Reported to be a folk remedy for aches and pains, dysentery, fever, dysentery and pectoral pains, Ayurvedics use the leaves of Jute Mallow for treating pain, piles, and tumours. Also, the leaves are used for the treatment of gonorrhoea, infertility, increase the flow of breast milk in nursing women, prevent convulsion and as a purgative agent. The cold infusion is also said to restore the appetite and strength.
This green, leafy vegetable is rich in beta-carotene for good eye sight; iron for healthy red blood cells; calcium for strong bones and teeth; and vitamin C for smooth, clear skin, strong immune cells and fast wound-healing.
Jute Mallow is extensively consumed as a “healthy vegetable” in Japan, because it contains Vitamins A, C and E that mops up free radicals. Its abundant antioxidants have been associated with protection from chronic diseases such as heart disease, cancer, diabetes and hypertension as well as other medical conditions.
Previously, honey was shown to be an effective ulcer treatment for two reasons. First, glucose oxidase, an enzyme in honey, produces hydrogen peroxide, which kills harmful bacteria that can contribute to the development of ulcers. Also, the other floral antibacterial substances in honey, which come from flowers when bees collect pollen, add to honey’s effectiveness in eliminating bacteria.
Certain varieties of honey, however, can be more effective than others at healing ulcers. But the key to a successful ulcer treatment appears to hinge on it being natural, unprocessed honey.

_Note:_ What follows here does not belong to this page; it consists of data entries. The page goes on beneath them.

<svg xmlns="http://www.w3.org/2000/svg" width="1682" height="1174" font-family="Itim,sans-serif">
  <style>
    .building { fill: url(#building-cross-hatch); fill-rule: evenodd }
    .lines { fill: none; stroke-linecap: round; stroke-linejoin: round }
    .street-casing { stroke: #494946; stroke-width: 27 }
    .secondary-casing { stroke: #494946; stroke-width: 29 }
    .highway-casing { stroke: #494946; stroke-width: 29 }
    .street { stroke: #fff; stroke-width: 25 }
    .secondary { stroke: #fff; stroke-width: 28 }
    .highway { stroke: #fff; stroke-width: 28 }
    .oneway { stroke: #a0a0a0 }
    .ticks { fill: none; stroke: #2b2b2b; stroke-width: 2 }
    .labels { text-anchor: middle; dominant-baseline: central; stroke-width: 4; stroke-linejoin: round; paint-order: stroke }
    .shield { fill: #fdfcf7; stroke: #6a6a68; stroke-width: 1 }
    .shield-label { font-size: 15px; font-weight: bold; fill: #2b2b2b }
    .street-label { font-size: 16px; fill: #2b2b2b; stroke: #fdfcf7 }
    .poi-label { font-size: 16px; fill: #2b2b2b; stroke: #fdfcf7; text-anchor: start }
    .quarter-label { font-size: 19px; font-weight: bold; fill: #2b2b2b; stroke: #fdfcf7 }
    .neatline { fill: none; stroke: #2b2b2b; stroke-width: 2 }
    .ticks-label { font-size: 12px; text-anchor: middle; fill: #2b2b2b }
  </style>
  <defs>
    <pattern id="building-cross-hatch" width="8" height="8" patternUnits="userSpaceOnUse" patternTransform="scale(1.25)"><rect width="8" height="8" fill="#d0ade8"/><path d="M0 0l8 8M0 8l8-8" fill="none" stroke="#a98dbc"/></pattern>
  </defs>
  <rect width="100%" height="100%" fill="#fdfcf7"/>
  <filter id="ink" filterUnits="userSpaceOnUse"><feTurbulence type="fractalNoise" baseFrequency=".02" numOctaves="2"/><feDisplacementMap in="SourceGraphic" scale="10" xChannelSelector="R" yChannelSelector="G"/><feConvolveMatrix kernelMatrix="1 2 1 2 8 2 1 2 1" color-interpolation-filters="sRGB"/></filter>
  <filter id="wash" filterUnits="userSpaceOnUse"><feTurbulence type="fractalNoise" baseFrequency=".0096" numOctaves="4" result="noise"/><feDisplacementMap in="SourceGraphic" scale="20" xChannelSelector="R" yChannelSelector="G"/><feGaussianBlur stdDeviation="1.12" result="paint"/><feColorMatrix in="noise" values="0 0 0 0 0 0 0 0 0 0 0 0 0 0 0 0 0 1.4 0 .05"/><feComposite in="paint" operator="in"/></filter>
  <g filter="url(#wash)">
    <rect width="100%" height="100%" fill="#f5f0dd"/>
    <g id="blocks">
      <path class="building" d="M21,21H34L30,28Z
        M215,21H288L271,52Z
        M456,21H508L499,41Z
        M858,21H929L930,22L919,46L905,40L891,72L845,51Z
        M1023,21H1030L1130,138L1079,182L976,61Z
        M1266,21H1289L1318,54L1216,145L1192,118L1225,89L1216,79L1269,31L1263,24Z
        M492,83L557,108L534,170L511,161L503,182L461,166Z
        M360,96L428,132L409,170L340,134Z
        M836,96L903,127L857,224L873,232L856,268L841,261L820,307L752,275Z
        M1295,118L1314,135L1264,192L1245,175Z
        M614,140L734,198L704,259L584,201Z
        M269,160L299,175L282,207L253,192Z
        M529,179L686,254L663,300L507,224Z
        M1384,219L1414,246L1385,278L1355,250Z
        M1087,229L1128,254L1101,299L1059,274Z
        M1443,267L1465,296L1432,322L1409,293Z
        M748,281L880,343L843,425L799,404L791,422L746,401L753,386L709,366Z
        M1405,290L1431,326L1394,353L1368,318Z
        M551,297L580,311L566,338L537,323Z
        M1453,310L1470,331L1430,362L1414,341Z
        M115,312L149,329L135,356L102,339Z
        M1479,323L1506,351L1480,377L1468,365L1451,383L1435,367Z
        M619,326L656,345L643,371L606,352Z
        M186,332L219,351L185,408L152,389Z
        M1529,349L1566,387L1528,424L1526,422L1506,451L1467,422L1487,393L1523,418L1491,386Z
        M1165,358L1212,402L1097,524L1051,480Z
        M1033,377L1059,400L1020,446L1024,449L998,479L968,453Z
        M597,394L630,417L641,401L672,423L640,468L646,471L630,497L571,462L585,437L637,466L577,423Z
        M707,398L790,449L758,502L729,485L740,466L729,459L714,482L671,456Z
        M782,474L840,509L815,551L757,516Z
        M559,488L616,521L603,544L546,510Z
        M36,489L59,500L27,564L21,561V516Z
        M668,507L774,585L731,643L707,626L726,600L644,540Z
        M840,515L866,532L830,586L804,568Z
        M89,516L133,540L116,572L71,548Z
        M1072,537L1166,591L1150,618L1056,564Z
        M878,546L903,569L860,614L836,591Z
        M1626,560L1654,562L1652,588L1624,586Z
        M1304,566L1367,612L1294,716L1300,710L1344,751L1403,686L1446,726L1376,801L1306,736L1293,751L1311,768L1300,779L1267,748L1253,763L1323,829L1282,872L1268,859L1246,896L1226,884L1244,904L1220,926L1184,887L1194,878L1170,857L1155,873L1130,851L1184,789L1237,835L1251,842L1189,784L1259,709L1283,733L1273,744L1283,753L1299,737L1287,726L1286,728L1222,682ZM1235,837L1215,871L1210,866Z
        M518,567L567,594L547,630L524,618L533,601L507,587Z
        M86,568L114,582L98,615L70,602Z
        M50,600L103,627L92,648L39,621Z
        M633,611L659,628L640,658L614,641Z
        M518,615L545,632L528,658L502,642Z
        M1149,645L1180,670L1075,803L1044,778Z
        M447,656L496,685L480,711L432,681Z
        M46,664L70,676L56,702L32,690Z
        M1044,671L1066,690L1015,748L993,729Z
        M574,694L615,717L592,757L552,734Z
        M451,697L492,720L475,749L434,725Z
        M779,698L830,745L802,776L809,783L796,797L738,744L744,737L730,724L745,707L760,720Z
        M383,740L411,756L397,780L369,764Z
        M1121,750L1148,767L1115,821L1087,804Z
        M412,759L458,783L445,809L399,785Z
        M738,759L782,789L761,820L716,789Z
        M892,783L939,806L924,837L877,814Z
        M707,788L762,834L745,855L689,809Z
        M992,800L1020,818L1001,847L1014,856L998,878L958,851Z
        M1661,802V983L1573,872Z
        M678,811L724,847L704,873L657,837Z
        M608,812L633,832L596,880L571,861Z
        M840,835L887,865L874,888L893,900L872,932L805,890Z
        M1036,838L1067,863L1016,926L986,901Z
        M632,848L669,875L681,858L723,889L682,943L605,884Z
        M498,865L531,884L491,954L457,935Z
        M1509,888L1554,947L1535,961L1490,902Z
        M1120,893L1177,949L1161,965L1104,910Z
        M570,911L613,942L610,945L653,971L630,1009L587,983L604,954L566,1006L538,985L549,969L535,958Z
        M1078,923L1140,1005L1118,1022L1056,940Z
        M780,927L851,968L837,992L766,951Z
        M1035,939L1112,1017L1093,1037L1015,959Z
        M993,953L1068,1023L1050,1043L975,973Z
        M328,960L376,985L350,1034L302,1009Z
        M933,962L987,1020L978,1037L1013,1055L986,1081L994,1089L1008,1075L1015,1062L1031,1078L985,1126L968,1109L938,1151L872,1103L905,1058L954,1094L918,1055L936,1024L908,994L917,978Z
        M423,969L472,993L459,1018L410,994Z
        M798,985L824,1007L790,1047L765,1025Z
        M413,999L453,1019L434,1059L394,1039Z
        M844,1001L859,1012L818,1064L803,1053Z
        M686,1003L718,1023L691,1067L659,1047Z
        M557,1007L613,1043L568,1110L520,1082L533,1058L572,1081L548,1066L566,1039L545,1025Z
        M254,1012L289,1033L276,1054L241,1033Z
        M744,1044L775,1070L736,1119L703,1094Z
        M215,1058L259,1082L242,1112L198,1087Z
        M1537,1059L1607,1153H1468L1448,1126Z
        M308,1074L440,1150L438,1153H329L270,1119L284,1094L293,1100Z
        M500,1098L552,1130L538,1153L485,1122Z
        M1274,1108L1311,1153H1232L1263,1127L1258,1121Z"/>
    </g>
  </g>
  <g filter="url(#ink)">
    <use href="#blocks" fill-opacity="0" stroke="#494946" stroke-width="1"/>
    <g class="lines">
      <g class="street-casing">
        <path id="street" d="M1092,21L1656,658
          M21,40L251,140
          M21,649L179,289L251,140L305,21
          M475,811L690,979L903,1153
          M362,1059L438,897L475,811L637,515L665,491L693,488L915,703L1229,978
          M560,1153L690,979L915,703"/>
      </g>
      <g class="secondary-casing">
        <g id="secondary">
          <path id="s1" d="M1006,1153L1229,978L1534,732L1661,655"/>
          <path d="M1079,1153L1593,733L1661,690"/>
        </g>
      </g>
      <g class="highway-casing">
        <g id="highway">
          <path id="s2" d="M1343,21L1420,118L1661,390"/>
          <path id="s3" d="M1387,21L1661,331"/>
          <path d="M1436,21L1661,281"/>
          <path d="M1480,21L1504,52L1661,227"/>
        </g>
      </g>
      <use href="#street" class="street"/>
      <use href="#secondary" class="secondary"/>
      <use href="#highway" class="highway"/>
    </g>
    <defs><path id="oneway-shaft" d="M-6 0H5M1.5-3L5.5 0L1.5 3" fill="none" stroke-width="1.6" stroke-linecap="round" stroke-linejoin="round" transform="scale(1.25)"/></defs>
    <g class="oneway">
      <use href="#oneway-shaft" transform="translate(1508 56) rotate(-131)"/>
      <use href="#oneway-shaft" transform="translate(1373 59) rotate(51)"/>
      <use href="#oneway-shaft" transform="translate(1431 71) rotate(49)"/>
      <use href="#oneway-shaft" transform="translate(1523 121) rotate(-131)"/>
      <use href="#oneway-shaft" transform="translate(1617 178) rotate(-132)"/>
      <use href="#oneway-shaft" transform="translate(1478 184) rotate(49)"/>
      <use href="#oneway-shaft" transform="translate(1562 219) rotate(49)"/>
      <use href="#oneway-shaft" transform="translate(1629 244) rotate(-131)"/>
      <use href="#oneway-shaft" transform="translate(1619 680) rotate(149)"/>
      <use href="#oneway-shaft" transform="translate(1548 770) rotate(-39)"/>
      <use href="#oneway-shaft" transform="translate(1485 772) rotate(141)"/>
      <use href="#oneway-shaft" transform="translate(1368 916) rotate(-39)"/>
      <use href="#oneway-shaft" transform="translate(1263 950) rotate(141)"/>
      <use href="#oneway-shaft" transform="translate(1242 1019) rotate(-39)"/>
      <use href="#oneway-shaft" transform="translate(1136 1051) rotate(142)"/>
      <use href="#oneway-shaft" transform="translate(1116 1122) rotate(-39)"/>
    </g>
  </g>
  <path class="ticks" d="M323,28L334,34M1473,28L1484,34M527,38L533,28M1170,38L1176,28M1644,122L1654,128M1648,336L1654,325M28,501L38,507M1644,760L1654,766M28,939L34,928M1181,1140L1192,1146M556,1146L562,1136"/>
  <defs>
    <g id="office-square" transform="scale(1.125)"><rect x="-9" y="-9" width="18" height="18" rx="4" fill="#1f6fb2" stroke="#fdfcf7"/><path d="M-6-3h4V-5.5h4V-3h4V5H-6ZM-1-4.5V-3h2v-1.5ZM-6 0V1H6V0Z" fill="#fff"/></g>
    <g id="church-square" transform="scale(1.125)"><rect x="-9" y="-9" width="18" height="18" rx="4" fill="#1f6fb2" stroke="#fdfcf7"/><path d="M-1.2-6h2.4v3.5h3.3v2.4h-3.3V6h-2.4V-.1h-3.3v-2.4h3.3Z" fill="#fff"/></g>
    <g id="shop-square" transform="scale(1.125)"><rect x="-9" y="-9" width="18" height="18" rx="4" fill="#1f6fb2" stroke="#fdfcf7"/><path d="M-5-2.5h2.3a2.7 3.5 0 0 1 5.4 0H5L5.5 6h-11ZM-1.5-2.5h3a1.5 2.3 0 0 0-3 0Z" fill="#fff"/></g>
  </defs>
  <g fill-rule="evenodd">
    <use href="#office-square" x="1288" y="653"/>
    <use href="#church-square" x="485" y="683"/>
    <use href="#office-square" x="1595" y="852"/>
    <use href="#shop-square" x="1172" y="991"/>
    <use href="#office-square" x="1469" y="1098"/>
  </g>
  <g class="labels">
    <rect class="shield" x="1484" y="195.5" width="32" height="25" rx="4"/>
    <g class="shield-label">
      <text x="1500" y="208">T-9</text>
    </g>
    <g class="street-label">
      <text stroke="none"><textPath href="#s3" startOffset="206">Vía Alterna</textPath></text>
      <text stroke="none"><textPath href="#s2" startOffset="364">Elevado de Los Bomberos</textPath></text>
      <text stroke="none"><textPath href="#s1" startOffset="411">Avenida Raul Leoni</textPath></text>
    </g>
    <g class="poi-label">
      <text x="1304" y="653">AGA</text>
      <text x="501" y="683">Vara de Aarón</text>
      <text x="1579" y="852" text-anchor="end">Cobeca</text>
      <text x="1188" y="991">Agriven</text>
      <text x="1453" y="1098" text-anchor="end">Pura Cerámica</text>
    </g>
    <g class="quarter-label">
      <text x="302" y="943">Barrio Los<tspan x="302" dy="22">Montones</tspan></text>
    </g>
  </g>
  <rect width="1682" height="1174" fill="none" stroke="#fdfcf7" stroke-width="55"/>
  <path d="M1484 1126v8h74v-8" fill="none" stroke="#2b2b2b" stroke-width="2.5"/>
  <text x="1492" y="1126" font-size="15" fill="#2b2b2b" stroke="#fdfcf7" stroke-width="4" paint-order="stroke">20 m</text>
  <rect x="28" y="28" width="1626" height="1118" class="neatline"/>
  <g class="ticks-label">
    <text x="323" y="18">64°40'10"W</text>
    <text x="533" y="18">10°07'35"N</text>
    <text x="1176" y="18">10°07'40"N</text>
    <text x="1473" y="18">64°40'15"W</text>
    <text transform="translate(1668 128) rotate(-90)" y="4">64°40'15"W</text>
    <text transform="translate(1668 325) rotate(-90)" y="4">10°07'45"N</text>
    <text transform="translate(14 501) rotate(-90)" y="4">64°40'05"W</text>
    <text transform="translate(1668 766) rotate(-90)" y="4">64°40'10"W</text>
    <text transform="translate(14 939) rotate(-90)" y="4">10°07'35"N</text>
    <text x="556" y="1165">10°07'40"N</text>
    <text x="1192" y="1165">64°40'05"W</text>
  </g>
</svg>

In addition, research on the preventive and therapeutic benefits of garlic shows that it can keep levels of the H. Pylori in check. An overgrowth of the H. pylori bacterium can contribute to the development of stomach ulcers.

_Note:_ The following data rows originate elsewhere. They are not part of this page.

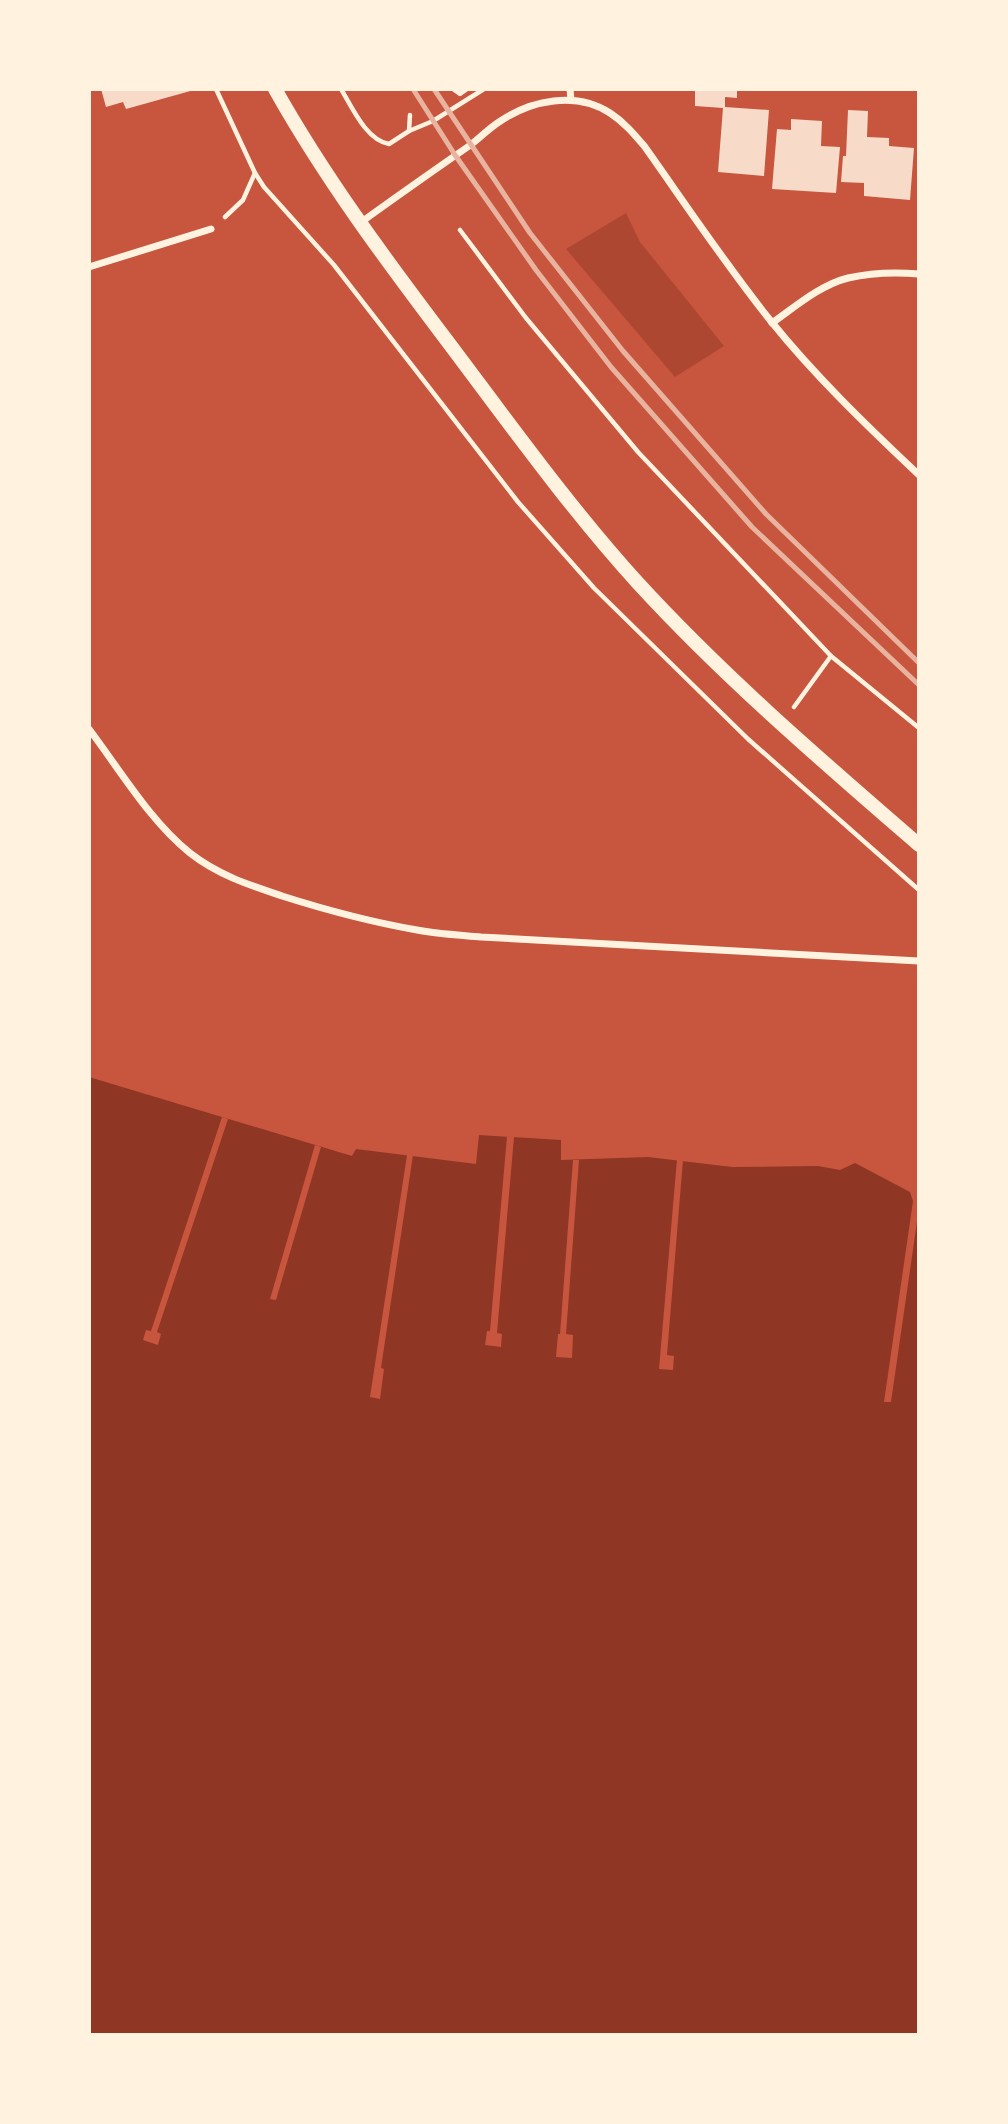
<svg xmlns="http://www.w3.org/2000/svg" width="1008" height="2124" font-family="'IBM Plex Serif',serif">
	<rect width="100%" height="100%" fill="#c8553d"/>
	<!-- green -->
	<path fill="#ae4732" d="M626,213L640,242L724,346L675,377L566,249Z"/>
	<!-- water -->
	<path fill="#8f3625" d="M89,1077L352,1156L356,1149L476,1164L479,1135L561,1140V1160L648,1157L732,1167L818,1166L840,1170L855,1163L910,1192L913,1201H919V2035H89Z"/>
	<!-- pier -->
	<g fill="#c8553d">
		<path d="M222,1117L228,1119L157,1332L161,1334L158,1345L143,1340L146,1330L151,1331Z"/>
		<path d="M507,1136L514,1137L497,1333L502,1334L501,1347L485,1345L487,1331H490Z"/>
		<path d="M315,1145L321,1147L276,1300L270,1299Z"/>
		<path d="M407,1155H413L381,1368L384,1369L380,1399L370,1397Z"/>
		<path d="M677,1159L683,1160L667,1355L674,1356L673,1370L659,1369Z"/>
		<path d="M573,1160H579L566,1334L573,1335L572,1358L556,1357L558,1334H560Z"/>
		<path d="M913,1201H919V1208L891,1402H884Z"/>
	</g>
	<!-- building -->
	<g fill="#f7dbc8">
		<path d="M101,89H194V90L126,109L123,102L106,107Z"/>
		<path d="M695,89H737V98L725,97V107L769,110L764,176L718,172L723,108L695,106Z"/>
		<path d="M848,110L868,111L867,137L889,138V146L914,148L910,200L864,196V183L841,182L843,156H846Z"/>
		<path d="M791,119L822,121L821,146L840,147L836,193L772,189L777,129L791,130Z"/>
	</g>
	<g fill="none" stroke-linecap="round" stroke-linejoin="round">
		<!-- path -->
		<g stroke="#fff3e0" stroke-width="4.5">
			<path d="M216,89L255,173L264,187L334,265L518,502L594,588L748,739L919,890"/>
			<path d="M341,89C352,107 366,140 389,144L409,131L433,121L484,89"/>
			<path d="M453,89L460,94L467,89"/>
			<path d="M409,131L410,115"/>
			<path d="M225,217L243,200L255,173"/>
			<path d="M460,230L526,318L638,452L831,656L794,707"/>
			<path d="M831,656L919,728"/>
		</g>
		<!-- minor -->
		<g stroke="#fff3e0" stroke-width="7">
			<path d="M570,89L571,100"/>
			<path d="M360,223C396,197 433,171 469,146C480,138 488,129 499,122C531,100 576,91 610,113C624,122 634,134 645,147C686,205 726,265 770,320C815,376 867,426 919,475"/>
			<path d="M89,267L211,229"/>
			<path d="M772,323C795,307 820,285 848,278C870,273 896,272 919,274"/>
			<path d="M89,729C120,770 150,821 190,853C218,875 249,885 282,896C326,910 371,922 417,930C438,934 459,935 481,937L919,961"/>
		</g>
		<!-- secondary -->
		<path stroke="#fff3e0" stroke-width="14" d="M275,89C325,178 386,260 448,342C509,423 569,507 637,582C724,677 822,761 919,845"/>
		<!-- rail -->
		<g stroke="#e9b49f" stroke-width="5">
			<path d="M413,89L455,155L536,270L611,367L752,527L919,685"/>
			<path d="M434,89L530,233L623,351L766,514L919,663"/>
		</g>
	</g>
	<!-- border -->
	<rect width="1008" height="2124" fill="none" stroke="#fff3e0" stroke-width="182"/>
</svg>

Researchers at the Fred Hutchinson Cancer Research Centre in Seattle discovered that garlic exhibits specific antimicrobial activity against H. pylori without entirely eliminating the strain. The elimination of H. pylori can cause other digestive woes.
Decades before antibiotics, cabbage juice was successfully used to prevent or heal ulcers. In one study, it was shown that cabbage juice alone had a cure rate of over 92 per cent in the treatment of ulcers. This compared to about a 32 per cent cure rate in those using a placebo or other treatment.
In the study, the dosage consisted of only 50 mL of raw cabbage juice derived from a quart of freshly pressed cabbage. Cabbage is also a reliable source of vitamin C, which has been found to be lower in the gastric juice of ulcer patients.
Moreover, eating hot chili peppers actually prevents ulcer development. Peppers have been shown to trigger mechanisms that protect the lining of the stomach. Studies in Hungary found that consumption of capsaicin (the chemically active component in most peppers) actually decreased the acid output of the stomach, while at the same time increased protective secretions.
In fact, capsaicin was found to be particularly effective at protecting the stomach from ulcerations caused by alcohol and nonsteroidal anti-inflammatory drugs (such as aspirin).